Aunque el próximo reto educativo está en la celebración de la selectividad, la mirada ya se fija en el próximo septiembre, qué mantener y qué ... eliminar de las medidas introducidas para la prevención de los contagios.
El Ministerio de Educación propone, se negociará este miércoles en la Conferencia Sectorial, continuar con las mascarillas a partir de los seis años, reducir la distancia de seguridad un palmo, del metro y medio actual a 1,20 metros de separación y hacer lo posible para que todos los cursos vuelvan a la presencialidad.
Es la desescalada escolar cuyas fases van con los cursos: de aquel último trimestre con las aulas cerradas, pasando por el actual curso extraordinario, a una planificación del curso que viene que todavía no prevé la vuelta total a la normalidad.
En esto sí podemos estar orgullosos. Según la OCDE, hemos sido uno de los países que menos clases presenciales ha perdido este curso y todo lo que se alargó el confinamiento, por comparación, el curso pasado, ha sido ganancia de presencialidad en éste. El esfuerzo ha sido mayúsculo: de los centros, de los niños y de recursos. Ha habido una concienciación política para mantener abiertos los centros educativos, lo que ha trasladado mucha presión al sistema, sobre todo en el inicio de curso y tras cada periodo vacacional que disparaban los contagios. Y ha habido perseverancia: los colegios han mantenido la tensión, pese a la tendencia natural del alumno, de la sociedad, al relajamiento de las medidas. Unos ven en esta insistencia en priorizar la conciliación familiar, y otros hablarán de que no cabía otra vistas las limitaciones escolares y familiares para una virtualización de la escuela exitosa.
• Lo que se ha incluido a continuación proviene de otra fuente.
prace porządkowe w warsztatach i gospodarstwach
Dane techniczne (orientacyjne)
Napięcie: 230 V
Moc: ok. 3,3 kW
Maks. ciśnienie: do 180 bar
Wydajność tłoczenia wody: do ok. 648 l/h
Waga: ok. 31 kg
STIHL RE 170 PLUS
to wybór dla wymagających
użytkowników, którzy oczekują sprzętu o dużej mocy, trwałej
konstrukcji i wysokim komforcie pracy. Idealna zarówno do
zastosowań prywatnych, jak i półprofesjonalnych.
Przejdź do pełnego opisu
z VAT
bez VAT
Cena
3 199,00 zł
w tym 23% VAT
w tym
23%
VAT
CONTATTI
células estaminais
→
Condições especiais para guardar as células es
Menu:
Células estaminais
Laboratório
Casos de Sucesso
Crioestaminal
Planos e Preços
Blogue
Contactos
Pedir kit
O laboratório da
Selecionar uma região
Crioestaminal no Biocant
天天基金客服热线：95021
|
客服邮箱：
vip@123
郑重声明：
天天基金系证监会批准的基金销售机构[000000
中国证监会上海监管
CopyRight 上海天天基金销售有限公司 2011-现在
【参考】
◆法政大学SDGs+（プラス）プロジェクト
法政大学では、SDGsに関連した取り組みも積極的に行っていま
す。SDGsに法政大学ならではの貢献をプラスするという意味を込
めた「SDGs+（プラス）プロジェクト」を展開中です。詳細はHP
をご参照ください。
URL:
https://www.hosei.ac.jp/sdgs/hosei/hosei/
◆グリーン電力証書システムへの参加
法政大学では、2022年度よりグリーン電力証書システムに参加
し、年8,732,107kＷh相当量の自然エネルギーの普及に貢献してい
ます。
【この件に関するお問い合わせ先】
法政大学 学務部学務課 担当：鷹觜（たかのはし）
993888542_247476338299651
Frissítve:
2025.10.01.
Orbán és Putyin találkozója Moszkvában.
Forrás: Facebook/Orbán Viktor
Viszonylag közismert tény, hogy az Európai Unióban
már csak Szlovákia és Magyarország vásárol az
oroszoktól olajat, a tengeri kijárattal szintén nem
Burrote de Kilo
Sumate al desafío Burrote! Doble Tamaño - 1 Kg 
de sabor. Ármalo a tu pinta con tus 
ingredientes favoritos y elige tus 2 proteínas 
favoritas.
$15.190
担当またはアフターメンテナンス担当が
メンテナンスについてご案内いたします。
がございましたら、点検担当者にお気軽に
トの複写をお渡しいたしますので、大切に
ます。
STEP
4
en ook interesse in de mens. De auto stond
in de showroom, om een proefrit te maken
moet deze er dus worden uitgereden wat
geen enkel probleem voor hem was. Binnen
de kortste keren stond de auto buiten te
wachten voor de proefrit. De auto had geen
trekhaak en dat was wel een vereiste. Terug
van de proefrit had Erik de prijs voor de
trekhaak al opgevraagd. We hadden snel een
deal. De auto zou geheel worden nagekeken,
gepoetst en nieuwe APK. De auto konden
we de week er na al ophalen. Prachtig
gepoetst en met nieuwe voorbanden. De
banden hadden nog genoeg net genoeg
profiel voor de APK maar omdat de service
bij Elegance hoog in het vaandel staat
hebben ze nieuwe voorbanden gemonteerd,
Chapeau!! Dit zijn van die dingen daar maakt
Puede ser, pero también cabe en la interpretación la causa más noble: garantizar el máximo derecho de la educación a los niños. También digo que también son muy nobles las razones de conciliación y de evitar la brecha digital, dicho sea de paso.
Sin embargo, es evidente que ha habido sacrificios. En lo personal, el sobreesfuerzo y sobreexigencia a los docentes -en comparación con otros empleados públicos para los que el teletrabajo ha sido una opción común-, y por eso cobró sentido su prioridad como colectivo en el plan de vacunación español.
También se ha sacrificado la presencialidad en los cursos más altos, con esa escolarización en días alternos, y muchos programas y actividades que no se han hecho por estar sus espacios ocupados, por destinarse los recursos a otra urgencia o, simplemente, por evitar mezclar grupos burbuja.
Más intangible es el aprendizaje perdido. Aunque el Ministerio de Educación tira de estadísticas, poco sirve la comparación de aprobados con cursos anteriores si los criterios han cambiado. No hace falta acudir al método científico para verlo.
Pese al fin del estado de alarma, el avance del ritmo de vacunación y la mejora de las tasas de incidencia y contagios, es sensato que la planificación del próximo septiembre contemple mantener algunas medidas preventivas. Hablar ahora de otra cosa sería no solo irresponsable sino podría acelerar la peligrosa percepción de que esto ya ha pasado.
Con este plan, lo que sí llega es la escéptica sensación de retorno, si alguno de los recursos extraordinarios se quedarán en el sistema. Muchas escuelas ya han probado eso de tener ratios bajas, menos alumnos por clase, y ese palmo perdido de distancia de seguridad les hacen sospechar que ha sido pasajero.